*Your goal:* Would you reproduce each line below exactly, leaving every picture out?

*Provided material:*
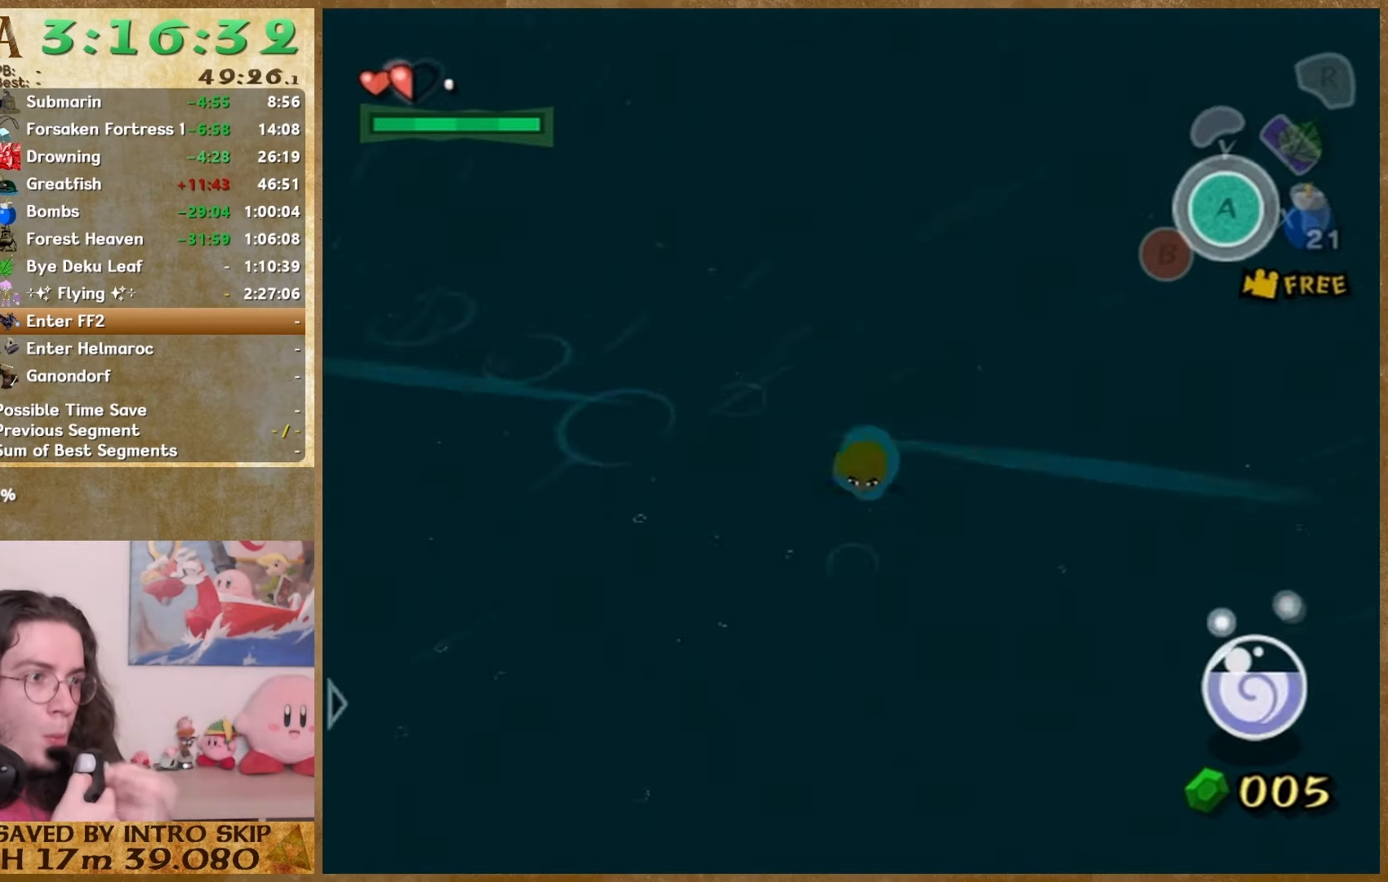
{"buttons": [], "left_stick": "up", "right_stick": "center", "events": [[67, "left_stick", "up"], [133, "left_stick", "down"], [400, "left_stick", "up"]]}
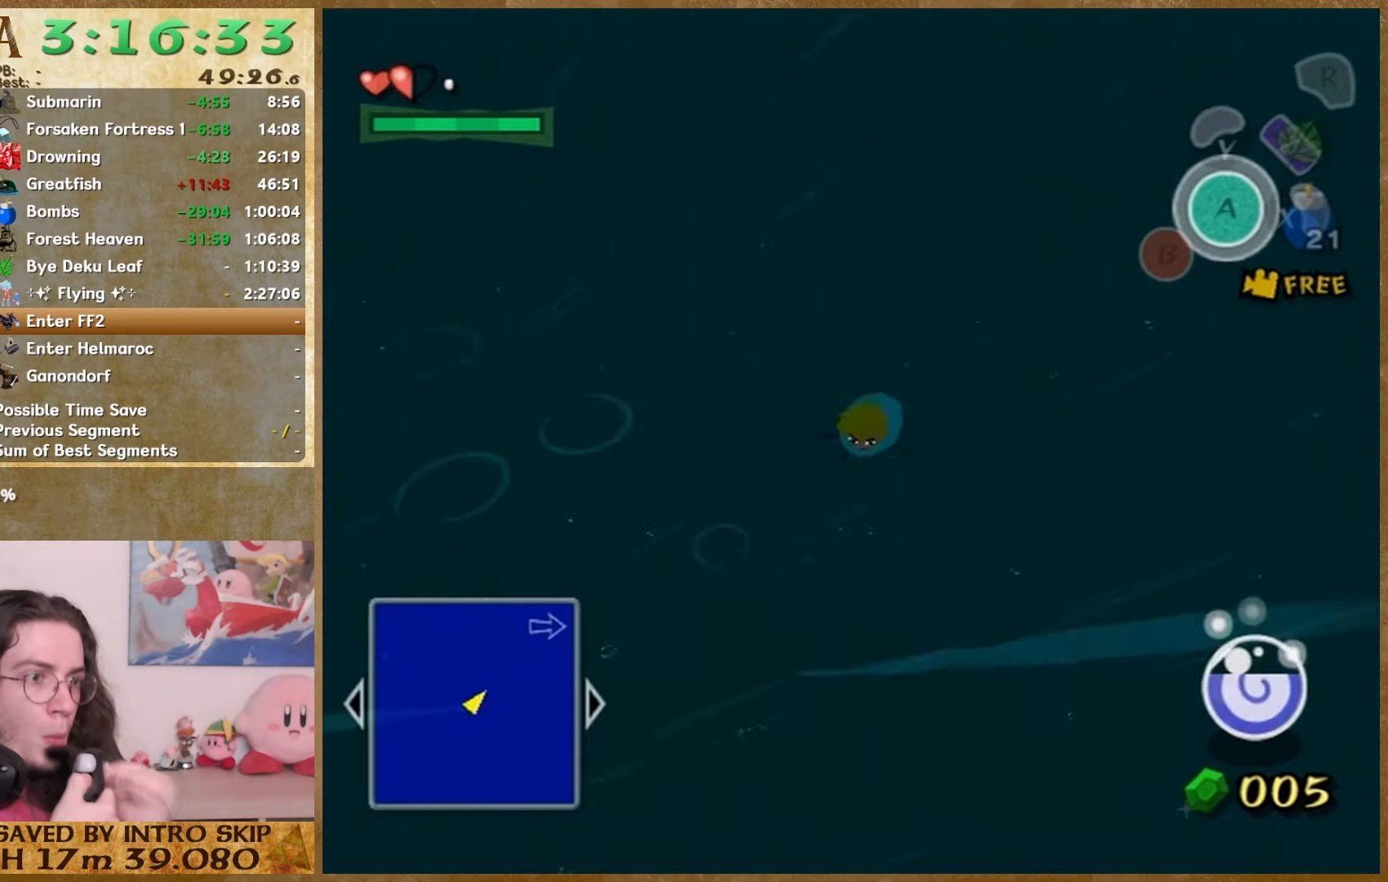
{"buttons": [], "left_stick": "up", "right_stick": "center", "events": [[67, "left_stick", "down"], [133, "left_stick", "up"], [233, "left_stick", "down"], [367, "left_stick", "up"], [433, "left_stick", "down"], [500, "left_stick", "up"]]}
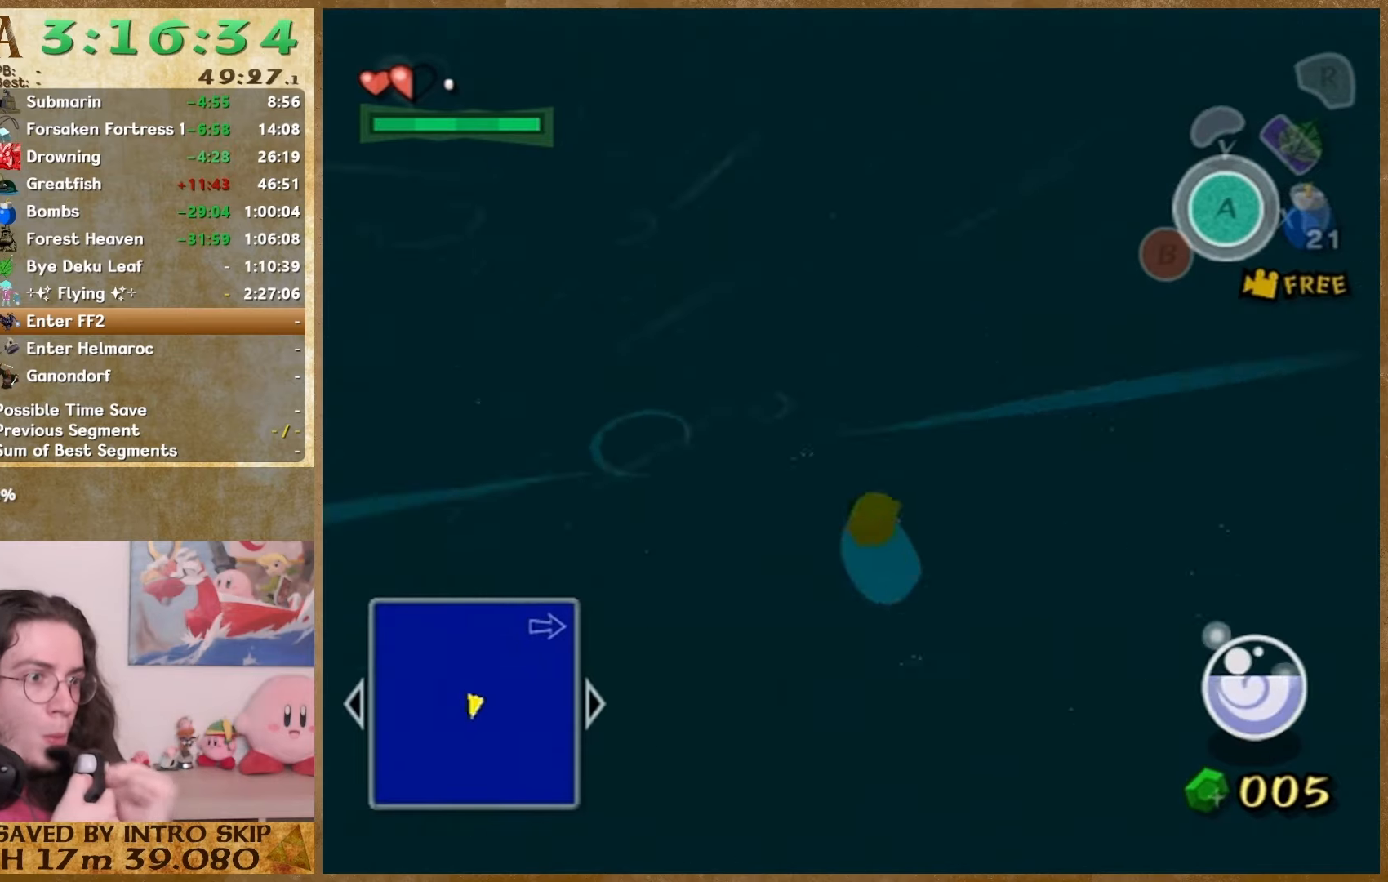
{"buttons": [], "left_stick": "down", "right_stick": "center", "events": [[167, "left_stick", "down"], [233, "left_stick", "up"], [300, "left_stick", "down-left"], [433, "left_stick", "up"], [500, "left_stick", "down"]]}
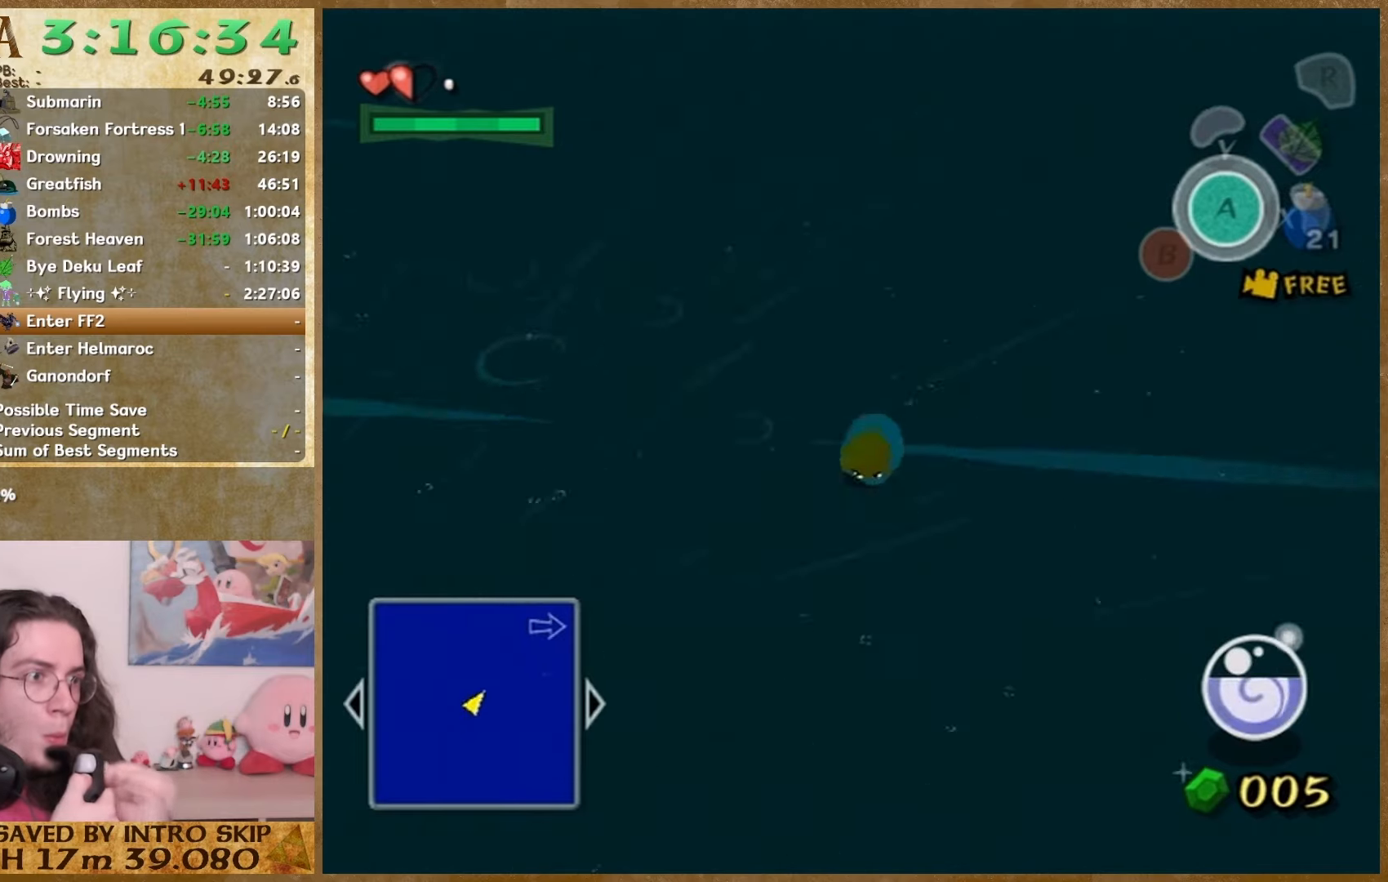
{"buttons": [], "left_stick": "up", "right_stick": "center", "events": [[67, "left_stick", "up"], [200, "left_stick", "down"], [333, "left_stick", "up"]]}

*Response area:*
{"buttons": [], "left_stick": "up", "right_stick": "center", "events": [[67, "left_stick", "up"], [133, "left_stick", "down"], [400, "left_stick", "up"]]}
{"buttons": [], "left_stick": "up", "right_stick": "center", "events": [[67, "left_stick", "down"], [133, "left_stick", "up"], [233, "left_stick", "down"], [367, "left_stick", "up"], [433, "left_stick", "down"], [500, "left_stick", "up"]]}
{"buttons": [], "left_stick": "down", "right_stick": "center", "events": [[167, "left_stick", "down"], [233, "left_stick", "up"], [300, "left_stick", "down-left"], [433, "left_stick", "up"], [500, "left_stick", "down"]]}
{"buttons": [], "left_stick": "up", "right_stick": "center", "events": [[67, "left_stick", "up"], [200, "left_stick", "down"], [333, "left_stick", "up"]]}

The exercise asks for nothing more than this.